Supplied data.

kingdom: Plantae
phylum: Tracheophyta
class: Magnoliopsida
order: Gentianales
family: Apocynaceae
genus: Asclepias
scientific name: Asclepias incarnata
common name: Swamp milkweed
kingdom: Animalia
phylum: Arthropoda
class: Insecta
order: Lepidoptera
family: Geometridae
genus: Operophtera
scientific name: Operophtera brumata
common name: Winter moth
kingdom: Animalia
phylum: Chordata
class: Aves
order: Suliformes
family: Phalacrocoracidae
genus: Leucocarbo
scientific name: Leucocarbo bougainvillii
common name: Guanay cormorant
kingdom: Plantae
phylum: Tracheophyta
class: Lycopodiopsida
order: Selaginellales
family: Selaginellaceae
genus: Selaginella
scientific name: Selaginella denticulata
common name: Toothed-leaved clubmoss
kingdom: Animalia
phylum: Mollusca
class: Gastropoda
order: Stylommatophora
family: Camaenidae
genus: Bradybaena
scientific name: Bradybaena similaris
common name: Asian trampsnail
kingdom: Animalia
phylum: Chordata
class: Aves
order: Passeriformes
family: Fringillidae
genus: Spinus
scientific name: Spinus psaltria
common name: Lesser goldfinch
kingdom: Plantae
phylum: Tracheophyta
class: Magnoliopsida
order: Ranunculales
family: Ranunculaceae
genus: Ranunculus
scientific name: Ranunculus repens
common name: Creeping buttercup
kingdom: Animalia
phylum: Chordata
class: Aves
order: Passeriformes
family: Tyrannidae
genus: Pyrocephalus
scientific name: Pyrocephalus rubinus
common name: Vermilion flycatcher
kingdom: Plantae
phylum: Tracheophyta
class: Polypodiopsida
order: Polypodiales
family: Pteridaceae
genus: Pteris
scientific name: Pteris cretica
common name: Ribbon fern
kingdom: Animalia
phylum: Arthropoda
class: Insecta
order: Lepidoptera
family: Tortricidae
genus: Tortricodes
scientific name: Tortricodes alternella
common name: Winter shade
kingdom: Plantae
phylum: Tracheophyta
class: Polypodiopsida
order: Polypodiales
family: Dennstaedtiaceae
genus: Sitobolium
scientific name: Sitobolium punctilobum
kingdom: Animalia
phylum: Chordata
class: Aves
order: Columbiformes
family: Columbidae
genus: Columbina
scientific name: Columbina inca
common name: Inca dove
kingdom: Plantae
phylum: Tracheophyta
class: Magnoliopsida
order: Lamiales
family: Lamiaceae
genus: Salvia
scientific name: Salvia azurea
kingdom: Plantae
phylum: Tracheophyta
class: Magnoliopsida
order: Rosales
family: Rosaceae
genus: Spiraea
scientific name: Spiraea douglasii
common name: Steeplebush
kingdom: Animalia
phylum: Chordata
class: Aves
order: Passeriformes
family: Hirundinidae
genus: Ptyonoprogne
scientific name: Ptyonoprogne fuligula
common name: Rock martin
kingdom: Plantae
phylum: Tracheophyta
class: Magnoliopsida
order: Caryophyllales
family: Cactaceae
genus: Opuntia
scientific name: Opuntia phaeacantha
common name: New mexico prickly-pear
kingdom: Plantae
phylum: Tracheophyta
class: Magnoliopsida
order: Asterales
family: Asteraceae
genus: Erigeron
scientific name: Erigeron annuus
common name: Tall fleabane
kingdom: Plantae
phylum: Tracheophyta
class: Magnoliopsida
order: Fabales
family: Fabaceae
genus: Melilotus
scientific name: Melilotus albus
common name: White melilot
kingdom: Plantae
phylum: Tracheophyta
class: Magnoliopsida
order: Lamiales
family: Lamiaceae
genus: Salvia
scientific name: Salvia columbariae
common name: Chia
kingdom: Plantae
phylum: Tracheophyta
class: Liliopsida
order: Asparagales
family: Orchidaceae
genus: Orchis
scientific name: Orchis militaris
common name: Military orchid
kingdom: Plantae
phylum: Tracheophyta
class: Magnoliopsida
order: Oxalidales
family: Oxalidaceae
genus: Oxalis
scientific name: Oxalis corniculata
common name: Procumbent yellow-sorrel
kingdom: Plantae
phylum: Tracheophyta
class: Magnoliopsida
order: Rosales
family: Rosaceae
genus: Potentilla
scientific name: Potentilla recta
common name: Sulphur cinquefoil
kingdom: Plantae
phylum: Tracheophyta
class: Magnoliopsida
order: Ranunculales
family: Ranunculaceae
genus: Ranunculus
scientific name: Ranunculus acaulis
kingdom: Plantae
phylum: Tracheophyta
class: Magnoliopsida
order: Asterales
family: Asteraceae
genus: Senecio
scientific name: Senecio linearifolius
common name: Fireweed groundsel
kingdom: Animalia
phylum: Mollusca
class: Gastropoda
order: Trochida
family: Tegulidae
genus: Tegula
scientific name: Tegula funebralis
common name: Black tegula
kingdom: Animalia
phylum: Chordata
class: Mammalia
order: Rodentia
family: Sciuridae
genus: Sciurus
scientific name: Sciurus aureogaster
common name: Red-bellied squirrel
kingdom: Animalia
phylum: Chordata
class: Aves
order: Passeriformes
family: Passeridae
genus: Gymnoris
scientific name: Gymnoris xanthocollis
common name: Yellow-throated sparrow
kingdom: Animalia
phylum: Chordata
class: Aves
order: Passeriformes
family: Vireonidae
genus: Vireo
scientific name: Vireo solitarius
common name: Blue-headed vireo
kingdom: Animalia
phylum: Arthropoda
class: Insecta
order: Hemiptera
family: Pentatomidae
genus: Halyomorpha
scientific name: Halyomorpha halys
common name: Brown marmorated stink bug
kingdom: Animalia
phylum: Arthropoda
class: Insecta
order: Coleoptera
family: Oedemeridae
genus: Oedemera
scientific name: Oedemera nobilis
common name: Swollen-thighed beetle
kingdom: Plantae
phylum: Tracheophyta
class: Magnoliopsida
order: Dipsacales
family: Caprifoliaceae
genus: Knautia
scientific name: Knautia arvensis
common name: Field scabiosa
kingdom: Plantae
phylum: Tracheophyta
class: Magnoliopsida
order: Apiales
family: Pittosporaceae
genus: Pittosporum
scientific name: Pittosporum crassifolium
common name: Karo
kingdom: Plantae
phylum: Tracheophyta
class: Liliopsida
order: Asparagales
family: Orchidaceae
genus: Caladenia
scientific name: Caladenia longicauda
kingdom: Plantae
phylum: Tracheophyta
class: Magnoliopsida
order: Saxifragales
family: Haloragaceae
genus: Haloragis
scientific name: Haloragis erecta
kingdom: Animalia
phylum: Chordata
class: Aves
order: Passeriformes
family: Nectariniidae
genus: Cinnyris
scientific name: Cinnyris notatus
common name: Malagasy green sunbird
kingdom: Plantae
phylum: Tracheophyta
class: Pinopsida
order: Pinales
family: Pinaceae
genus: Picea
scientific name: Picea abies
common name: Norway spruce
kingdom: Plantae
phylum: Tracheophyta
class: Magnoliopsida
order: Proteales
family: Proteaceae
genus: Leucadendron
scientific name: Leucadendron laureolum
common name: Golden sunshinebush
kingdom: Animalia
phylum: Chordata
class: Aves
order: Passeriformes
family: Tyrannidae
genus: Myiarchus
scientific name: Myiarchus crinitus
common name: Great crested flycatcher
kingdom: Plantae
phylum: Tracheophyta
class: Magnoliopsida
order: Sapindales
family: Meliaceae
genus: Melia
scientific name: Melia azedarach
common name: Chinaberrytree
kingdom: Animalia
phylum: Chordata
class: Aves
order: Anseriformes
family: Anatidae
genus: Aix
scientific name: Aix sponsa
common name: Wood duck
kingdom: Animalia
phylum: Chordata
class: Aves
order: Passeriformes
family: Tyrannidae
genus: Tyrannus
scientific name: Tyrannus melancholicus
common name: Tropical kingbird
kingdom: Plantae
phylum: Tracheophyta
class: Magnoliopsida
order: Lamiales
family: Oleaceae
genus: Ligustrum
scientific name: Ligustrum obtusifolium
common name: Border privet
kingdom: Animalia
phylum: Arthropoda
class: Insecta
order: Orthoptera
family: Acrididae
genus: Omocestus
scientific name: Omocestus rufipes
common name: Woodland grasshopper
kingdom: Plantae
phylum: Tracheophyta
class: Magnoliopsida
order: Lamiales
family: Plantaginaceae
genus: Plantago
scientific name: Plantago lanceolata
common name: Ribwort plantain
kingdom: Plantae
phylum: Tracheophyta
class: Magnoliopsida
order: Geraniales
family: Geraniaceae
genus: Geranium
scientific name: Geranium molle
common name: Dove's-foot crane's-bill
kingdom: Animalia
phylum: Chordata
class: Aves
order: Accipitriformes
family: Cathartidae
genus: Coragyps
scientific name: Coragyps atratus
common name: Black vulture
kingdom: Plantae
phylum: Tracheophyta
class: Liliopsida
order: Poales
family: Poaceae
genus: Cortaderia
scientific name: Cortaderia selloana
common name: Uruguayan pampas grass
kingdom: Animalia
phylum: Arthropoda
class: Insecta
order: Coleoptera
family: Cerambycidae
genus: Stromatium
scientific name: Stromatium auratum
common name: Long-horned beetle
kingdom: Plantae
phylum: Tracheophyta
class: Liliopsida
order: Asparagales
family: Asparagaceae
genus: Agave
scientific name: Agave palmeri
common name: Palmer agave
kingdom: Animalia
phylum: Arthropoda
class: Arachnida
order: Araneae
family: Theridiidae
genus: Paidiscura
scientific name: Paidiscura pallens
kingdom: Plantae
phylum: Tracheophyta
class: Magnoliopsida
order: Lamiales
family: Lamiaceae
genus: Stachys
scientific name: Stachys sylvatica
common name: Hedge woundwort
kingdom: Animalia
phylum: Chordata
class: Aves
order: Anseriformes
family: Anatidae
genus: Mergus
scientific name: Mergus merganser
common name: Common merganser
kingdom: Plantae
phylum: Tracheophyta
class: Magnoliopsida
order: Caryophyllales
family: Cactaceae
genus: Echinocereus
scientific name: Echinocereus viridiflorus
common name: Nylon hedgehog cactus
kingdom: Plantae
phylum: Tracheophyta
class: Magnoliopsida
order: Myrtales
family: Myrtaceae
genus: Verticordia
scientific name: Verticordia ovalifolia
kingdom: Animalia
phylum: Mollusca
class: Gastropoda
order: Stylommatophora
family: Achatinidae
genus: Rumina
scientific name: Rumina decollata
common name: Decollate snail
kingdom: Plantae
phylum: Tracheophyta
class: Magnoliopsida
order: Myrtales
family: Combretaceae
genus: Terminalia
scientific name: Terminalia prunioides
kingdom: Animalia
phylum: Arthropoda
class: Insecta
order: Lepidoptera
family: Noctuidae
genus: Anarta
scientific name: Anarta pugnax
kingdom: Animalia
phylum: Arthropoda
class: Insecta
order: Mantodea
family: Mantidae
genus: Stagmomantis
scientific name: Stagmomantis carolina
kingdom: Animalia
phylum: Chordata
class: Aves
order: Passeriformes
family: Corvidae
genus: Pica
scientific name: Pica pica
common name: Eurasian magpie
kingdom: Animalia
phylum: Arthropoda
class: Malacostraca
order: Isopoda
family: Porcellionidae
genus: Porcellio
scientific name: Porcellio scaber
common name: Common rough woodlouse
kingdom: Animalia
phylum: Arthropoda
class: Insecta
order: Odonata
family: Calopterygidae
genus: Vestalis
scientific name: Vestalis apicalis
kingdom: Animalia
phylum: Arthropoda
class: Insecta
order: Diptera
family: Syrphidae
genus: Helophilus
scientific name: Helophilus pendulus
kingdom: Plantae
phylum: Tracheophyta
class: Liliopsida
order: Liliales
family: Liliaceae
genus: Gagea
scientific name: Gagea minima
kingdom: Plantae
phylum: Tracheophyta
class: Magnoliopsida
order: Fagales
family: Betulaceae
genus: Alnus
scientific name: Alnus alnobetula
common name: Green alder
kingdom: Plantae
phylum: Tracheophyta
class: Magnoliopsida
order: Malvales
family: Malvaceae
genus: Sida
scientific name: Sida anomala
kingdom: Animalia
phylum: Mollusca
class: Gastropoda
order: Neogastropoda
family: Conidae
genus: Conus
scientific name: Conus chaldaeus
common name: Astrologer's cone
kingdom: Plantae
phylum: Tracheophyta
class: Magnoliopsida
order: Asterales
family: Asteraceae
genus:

Request. Can you turn the entries above, starting at the first line and ending at the line containing "genus: Bradybaena", into a Markdown table with a column named Row for the row number and a column named Text for the line itself, leaving out any blank lines?

Task answer.
| Row | Text |
|---|---|
| 1 | kingdom: Plantae |
| 2 | phylum: Tracheophyta |
| 3 | class: Magnoliopsida |
| 4 | order: Gentianales |
| 5 | family: Apocynaceae |
| 6 | genus: Asclepias |
| 7 | scientific name: Asclepias incarnata |
| 8 | common name: Swamp milkweed |
| 9 | kingdom: Animalia |
| 10 | phylum: Arthropoda |
| 11 | class: Insecta |
| 12 | order: Lepidoptera |
| 13 | family: Geometridae |
| 14 | genus: Operophtera |
| 15 | scientific name: Operophtera brumata |
| 16 | common name: Winter moth |
| 17 | kingdom: Animalia |
| 18 | phylum: Chordata |
| 19 | class: Aves |
| 20 | order: Suliformes |
| 21 | family: Phalacrocoracidae |
| 22 | genus: Leucocarbo |
| 23 | scientific name: Leucocarbo bougainvillii |
| 24 | common name: Guanay cormorant |
| 25 | kingdom: Plantae |
| 26 | phylum: Tracheophyta |
| 27 | class: Lycopodiopsida |
| 28 | order: Selaginellales |
| 29 | family: Selaginellaceae |
| 30 | genus: Selaginella |
| 31 | scientific name: Selaginella denticulata |
| 32 | common name: Toothed-leaved clubmoss |
| 33 | kingdom: Animalia |
| 34 | phylum: Mollusca |
| 35 | class: Gastropoda |
| 36 | order: Stylommatophora |
| 37 | family: Camaenidae |
| 38 | genus: Bradybaena |